I am also putting it as a comment on the glossary website.

I am taking this opportunity to suggest that anybody who wishes to make a terminology comment will do it soon, since we would like to close a first version in the next month or so.

More terminology issues - later.

Sunday, September 30, 2007

Event Processing - a footnote to databases ?

More in the spirit of the VLDB conference I've attended last week, there is a conception in the database community that event processing is really part of database technology, and that the functionality of event processing can be obtained using regular databases by inserting the events into the database, and asking "continuous queries" in the database. According to this outlook, the only reason that customers want to have engines outside the database engine is when some performance properties - typically - throughput and latency cannot be satisfied by database engines, but this can be handled by some tricks - like in-memory databases.

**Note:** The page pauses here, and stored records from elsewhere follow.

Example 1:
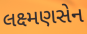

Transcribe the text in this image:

લક્ષ્મણસેન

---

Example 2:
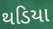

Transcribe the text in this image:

થડિયા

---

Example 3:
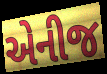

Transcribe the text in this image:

એનીજ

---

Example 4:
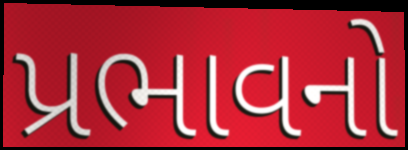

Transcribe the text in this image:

પ્રભાવનો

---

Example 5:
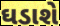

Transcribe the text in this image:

ઘડાશે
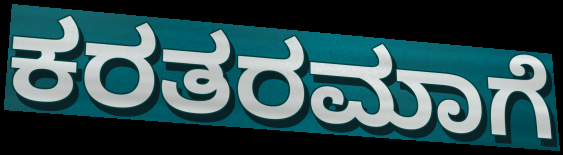
ಕರತರಮಾಗೆ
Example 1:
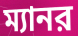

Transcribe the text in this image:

ম্যানর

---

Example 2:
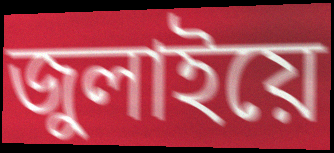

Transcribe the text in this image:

জুলাইয়ে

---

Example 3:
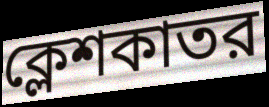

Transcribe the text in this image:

ক্লেশকাতর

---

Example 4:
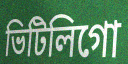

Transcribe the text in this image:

ভিটিলিগো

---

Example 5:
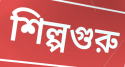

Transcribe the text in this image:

শিল্পগুরু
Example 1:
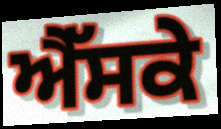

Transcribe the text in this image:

ਐੱਸਕੇ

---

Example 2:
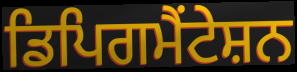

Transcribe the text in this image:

ਡਿਪਿਗਮੈਂਟੇਸ਼ਨ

This reminds me that in the first conference I have ever organized: NGITS 1993 (we did not have conference webpages at those days) there was a discussion about the relations between Artificial Intelligence and Databases that followed the keynote address of John Mylopoulos, whom I always considered as one of the most visionary people I've ever met, John said something like this "the difference between AI and database discipline is that AI is a scientific discipline and database is an engineering discipline, which deals of efficiency issues", he, of course, made the database people who were present, quite angry, however, now that I am looking from the outside (at that time I have looked from the inside) on the way that database people think, I realize that he was, as usual, right.


While, high performance is one of the reasons that customers turn to COTS in this area, this is only the secondary reason, the main reason is that event processing software is being used is the level of abstraction they provide, and consequently the improvement in ROI. It seems also that the main competition between different products will be more in the ROI (ease of use) front, then in the performance front.

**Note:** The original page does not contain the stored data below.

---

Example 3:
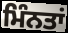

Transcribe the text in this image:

ਮਿੰਨਤਾਂ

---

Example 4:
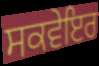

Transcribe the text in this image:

ਸਕਵੇਇਰ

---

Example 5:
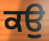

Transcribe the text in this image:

ਕਉੁ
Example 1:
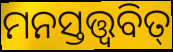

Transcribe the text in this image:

ମନସ୍ତତ୍ତ୍ଵବିତ୍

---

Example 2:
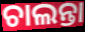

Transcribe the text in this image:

ଚାଲନ୍ତା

Event processing is different in the required functionality from database processing, the fact that database processing processes a state ("snapshot"), and event processing processes a set of transitions ("event cloud") impose different thinking, and hence different abstractions. Trying to introduce event pattern detection as extension to database processing (as we have seen in the EPTS meeting, the proposal being prepared now) have several attributes - simplicity is not part of them, and thus it totally misses the point of "ease of use", only to satisfy the assertion that event processing should be done within database processing. While these are nice academic attempts, and probably researchers will be able to write a lot of papers about the pattern extensions to SQL, I don't believe that they will catch in reality.


However - databases do have several roles in event processing, here are a few of them:

(1). Databases will be used to store events that should be used for retrospective processing. These database require to support temporal (or even spatio-temporal) characteristics; the database products don't provide yet good support of this area, and this deserves a separate blog.

(2). Databases (or in-memory databases) Will be used to store intermediate states for recoverability.

(3). Databases will be used to enrich events for processing (mainly reference data, but sometimes transaction data).
(4). Data warehouses will be used for embedded analytics.


I think that the database community should concentrate in enhancing database technology to support these functions in event processing -- e.g. temporal database support - both in abstraction level and efficiency in implementation, instead of insist on extend SQL in unnatural way.
I still need to discuss in more depth several topics like: temporal databases, retrospective processing, and alternative approach for SQL patterns, but will leave it for later.